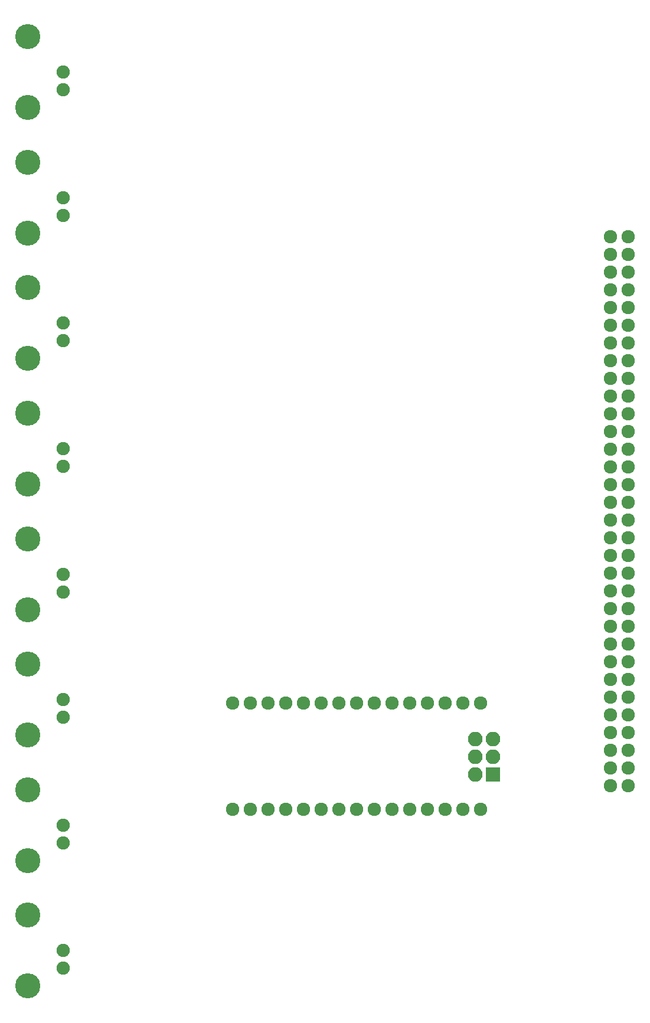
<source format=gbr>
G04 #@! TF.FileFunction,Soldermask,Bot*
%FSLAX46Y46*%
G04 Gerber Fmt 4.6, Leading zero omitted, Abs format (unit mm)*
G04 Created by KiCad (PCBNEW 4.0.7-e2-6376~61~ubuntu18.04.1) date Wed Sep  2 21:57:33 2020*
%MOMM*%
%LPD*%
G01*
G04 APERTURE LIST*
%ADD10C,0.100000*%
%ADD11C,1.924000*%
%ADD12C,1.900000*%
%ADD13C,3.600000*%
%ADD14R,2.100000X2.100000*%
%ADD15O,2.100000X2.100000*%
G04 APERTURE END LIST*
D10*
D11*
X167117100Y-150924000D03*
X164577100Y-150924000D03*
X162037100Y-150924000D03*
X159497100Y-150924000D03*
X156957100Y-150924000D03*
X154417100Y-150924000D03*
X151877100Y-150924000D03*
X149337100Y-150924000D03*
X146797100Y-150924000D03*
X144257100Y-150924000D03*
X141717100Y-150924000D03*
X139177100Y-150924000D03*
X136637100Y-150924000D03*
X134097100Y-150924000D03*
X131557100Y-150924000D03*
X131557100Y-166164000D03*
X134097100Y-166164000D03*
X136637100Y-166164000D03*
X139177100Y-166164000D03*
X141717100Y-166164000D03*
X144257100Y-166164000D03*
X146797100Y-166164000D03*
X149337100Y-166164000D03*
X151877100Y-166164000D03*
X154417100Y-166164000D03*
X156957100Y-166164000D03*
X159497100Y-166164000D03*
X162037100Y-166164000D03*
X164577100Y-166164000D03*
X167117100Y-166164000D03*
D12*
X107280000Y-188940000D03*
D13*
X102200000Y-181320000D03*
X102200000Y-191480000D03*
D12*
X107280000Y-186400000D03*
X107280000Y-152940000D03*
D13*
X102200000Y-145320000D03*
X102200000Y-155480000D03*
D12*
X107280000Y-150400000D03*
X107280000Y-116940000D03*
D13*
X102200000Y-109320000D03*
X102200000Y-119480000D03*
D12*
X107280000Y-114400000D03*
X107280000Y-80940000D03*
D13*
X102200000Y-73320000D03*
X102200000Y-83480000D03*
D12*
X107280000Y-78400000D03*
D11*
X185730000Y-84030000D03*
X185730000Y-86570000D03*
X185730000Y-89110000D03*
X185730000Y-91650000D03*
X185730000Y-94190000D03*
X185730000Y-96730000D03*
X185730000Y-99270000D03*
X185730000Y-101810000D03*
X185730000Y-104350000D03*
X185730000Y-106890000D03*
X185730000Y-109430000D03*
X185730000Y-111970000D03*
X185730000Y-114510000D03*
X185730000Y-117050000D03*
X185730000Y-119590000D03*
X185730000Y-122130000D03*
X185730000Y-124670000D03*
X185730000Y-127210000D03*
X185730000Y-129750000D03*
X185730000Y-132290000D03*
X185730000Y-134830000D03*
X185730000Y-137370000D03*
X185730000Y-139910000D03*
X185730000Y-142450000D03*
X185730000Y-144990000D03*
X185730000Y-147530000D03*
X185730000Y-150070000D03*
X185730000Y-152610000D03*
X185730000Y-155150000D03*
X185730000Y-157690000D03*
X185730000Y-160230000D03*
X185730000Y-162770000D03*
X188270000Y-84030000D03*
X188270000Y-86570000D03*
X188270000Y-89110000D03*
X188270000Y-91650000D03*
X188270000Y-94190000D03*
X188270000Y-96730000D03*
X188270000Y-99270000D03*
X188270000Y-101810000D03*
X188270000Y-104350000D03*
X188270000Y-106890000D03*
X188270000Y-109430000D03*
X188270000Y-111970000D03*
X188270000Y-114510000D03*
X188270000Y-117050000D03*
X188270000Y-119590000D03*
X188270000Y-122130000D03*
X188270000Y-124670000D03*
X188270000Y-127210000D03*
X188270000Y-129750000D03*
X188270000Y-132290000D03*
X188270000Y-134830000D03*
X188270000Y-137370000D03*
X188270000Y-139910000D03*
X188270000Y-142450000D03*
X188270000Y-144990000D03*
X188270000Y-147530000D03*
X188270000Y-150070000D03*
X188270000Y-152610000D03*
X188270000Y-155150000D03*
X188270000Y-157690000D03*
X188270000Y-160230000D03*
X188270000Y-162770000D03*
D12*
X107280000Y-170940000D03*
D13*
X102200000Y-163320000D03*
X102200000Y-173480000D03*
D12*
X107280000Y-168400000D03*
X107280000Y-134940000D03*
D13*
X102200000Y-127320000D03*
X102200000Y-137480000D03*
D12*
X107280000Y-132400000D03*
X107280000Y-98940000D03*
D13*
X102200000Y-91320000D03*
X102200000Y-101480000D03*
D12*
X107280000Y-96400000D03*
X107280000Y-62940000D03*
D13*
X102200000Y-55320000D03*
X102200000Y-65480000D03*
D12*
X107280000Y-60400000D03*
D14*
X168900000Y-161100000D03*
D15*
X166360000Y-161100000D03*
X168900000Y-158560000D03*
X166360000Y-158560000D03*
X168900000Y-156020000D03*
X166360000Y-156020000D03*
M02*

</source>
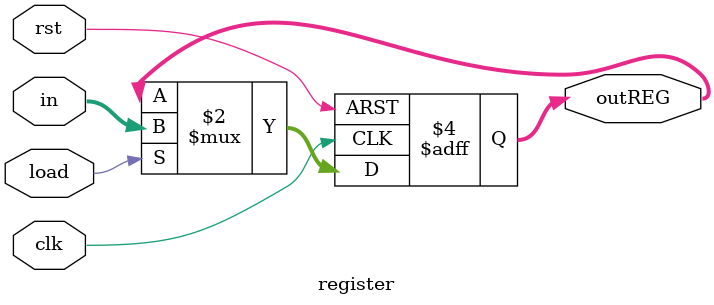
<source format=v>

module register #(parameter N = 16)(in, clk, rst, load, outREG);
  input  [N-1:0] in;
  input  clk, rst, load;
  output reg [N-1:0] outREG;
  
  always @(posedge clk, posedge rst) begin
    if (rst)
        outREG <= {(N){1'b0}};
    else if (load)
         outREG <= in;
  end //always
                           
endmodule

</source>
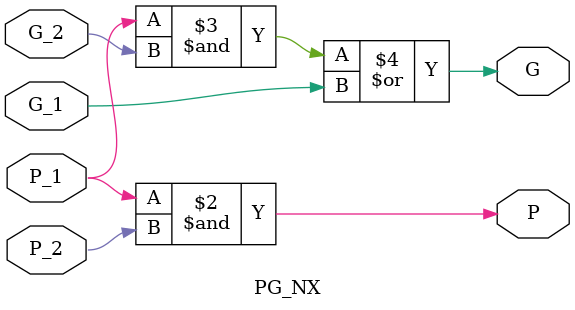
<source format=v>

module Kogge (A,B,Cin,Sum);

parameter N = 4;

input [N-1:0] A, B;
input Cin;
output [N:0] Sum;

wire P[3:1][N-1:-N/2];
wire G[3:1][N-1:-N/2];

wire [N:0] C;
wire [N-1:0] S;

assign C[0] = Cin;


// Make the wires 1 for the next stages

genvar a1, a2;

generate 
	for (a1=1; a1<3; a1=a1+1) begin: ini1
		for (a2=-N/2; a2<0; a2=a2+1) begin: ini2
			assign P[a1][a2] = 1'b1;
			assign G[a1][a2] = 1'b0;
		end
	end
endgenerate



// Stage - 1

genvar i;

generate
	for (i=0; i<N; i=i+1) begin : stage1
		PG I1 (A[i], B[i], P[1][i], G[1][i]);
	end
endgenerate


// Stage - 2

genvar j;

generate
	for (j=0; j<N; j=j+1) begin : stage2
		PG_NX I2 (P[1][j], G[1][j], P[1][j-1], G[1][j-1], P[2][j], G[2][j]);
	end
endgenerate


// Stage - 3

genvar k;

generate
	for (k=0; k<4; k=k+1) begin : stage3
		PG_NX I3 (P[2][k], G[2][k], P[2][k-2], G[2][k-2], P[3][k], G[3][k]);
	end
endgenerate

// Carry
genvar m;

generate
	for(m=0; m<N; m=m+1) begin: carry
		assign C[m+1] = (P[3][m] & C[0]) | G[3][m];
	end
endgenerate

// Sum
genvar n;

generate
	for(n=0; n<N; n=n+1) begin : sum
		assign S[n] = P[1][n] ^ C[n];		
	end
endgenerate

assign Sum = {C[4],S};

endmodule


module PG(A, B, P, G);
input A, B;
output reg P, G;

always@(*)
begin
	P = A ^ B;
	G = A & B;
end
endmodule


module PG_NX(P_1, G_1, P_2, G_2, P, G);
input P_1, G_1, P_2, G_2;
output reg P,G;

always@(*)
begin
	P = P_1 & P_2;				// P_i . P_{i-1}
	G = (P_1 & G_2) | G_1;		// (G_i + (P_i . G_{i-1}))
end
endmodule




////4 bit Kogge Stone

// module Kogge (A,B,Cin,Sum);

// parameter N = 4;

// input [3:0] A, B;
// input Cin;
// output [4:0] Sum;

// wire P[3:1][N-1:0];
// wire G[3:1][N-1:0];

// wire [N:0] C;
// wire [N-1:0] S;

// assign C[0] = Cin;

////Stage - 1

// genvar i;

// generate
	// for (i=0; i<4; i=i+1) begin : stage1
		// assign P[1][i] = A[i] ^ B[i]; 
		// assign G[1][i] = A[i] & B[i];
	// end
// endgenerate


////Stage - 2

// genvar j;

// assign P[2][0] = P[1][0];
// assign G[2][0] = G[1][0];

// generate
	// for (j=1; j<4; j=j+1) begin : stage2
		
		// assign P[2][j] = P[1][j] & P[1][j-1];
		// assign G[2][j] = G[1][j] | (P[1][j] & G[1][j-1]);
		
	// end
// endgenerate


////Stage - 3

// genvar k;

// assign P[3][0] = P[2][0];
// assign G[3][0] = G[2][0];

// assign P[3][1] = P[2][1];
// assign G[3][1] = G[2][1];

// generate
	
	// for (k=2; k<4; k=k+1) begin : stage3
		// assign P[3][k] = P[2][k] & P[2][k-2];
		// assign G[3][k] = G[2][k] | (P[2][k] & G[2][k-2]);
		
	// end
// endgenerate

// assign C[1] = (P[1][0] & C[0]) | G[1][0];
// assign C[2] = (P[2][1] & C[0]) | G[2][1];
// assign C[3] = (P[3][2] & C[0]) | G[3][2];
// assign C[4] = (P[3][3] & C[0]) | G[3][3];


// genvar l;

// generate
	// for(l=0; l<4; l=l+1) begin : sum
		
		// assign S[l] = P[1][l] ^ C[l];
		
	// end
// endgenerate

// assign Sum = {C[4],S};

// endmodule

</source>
========================================
TASK DESCRIPTION:
Pick each line holding the word "load" out of the listing.

TASK OUTPUT:
module register #(parameter N = 16)(in, clk, rst, load, outREG);
  input  clk, rst, load;
    else if (load)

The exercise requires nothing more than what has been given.